#### The task:
Give the number of lines below that contain the word "NOTICES", and nothing else.

====================

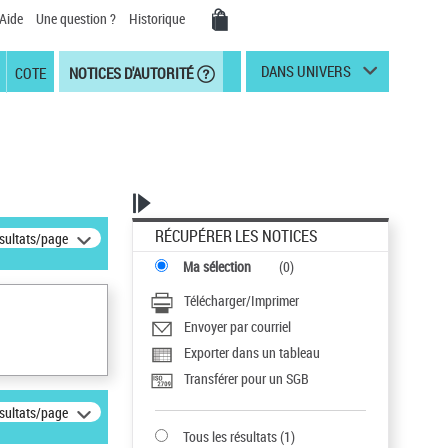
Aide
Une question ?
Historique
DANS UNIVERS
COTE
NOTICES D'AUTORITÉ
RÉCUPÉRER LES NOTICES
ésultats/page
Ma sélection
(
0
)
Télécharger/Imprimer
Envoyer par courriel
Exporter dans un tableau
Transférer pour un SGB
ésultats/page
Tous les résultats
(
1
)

====================

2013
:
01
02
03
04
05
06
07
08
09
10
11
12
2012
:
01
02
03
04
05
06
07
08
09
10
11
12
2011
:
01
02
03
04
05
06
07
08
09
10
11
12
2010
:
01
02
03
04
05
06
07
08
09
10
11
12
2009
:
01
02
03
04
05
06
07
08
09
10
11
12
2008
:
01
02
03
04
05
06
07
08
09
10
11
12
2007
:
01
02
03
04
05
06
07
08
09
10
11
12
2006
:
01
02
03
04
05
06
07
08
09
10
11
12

====================

#### Written reply:
2